Rajpurohit was adamant those figures could grow by establishing industry-specific trade relations and robust collaborations between chambers of commerce in both countries. “Business,” he said, “is not about the government (but about) developing the private sector. “Some effort is required but we see a lot of promise.”

An audience member who works at a freight company said there was a recent complaint by a customer about high freight cost for a shipment from India.

Rajpurohit replied, saying he believes India’s freight rates are generally priced according to global standards, and if there is a marginal difference, the low-cost, high-quality goods, of which India is known for, would usually make up for it.

Language, he stressed, is also not a barrier between the two countries. He said the country’s business calendar is always full of events and offered to share it with the Couva chamber and TT’s business community at large so they can participate and build ties.

The High Commission has long promoted tourism and made travel to the country as seamless as possible. Rajpurohit said the office will further prioritize logistical assistance to the business community traveling to India for meetings and trade events.

India’s currently boasts the world’s fifth largest economy, up five places from 2014. It is the global leader in three-wheeler and tractor manufacturing and the second-largest smartphone manufacturer. It is also the second-largest steel producer.

According to the New Delhi Department of Commerce, India has achieved US$13.29 billion in exports to the Latin America and Caribbean (LAC) region between April 2023-February 2024, while it has imported US$19.37 billion worth of goods from the same region. India’s exports specifically to the Caribbean for the same period were approximately US$6.27 billion. Excluding Mexico, India’s total bilateral trade with the LAC was US$32.67 billion.
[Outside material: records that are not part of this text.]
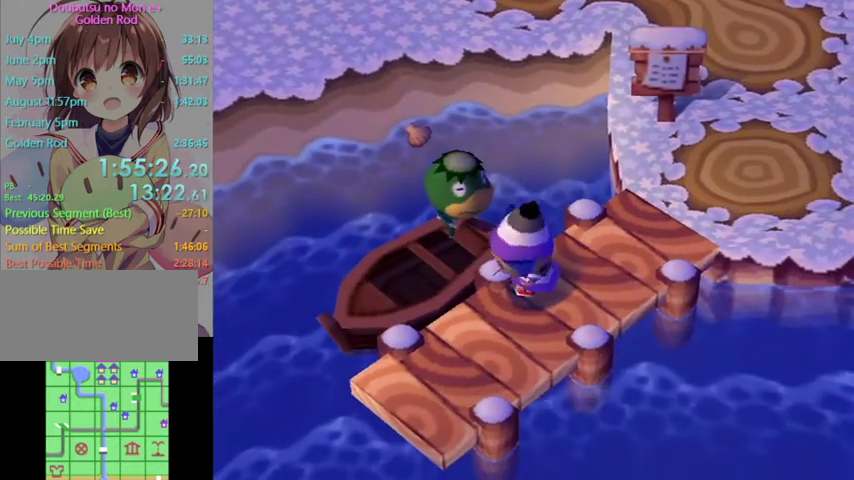
{"buttons": [], "left_stick": "center", "right_stick": "center", "events": [[33, "A", "down"], [33, "B", "down"], [100, "A", "up"], [100, "B", "up"], [167, "A", "down"], [167, "B", "down"], [267, "A", "up"], [267, "B", "up"], [367, "A", "down"], [367, "B", "down"], [433, "B", "up"], [467, "A", "up"]]}
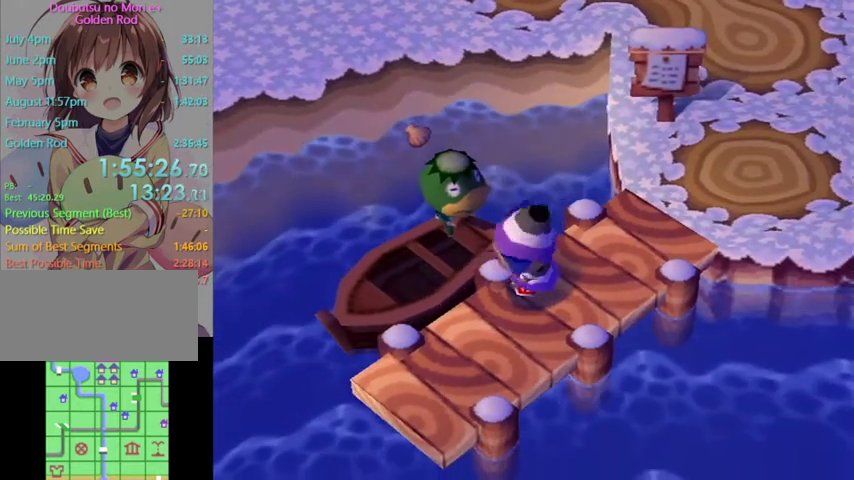
{"buttons": [], "left_stick": "center", "right_stick": "center", "events": [[33, "A", "down"], [33, "B", "down"], [100, "B", "up"], [133, "A", "up"], [200, "A", "down"], [200, "B", "down"], [267, "B", "up"], [300, "A", "up"], [367, "A", "down"], [400, "B", "down"], [467, "A", "up"], [467, "B", "up"]]}
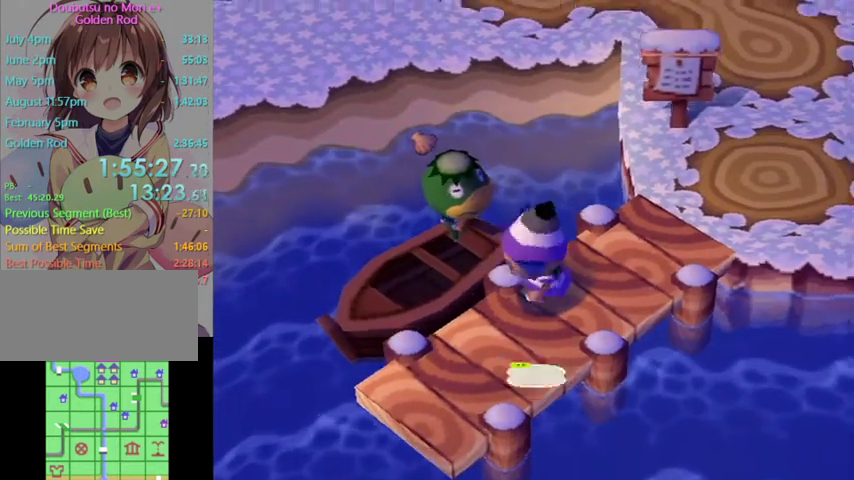
{"buttons": ["A"], "left_stick": "center", "right_stick": "center", "events": [[33, "A", "down"], [67, "B", "down"], [133, "A", "up"], [133, "B", "up"], [233, "A", "down"], [233, "B", "down"], [333, "A", "up"], [333, "B", "up"], [400, "A", "down"], [433, "B", "down"], [500, "B", "up"]]}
The five top categories of commodities exported by India to the region were mineral fuels and mineral oils; pharmaceutical products; iron and steel; vehicles other than railway or tramway; and nuclear reactors, boilers, machinery, and mechanical appliances.

Couva South MP Rudranath Indarsingh gave a brief address at the meeting and encouraged the business community to circumvent their foreign exchange woes.

“At the end of the day, we are at a stage where we need all the economic enterprise that can help to build the foreign reserves of TT,” Indarsingh said, “which has and continues to be depleted (and) is a cause for concern for all members of the business community… all over TT. “It is an established fact that there is some kind of foreign exchange squeeze and crunch. “And when we ask, and I hear from members of the business community, sometimes they are running their business enterprises simply by using credit cards because they cannot access the foreign exchange that is needed for raw materials and supplies, and to facilitate trade and development.”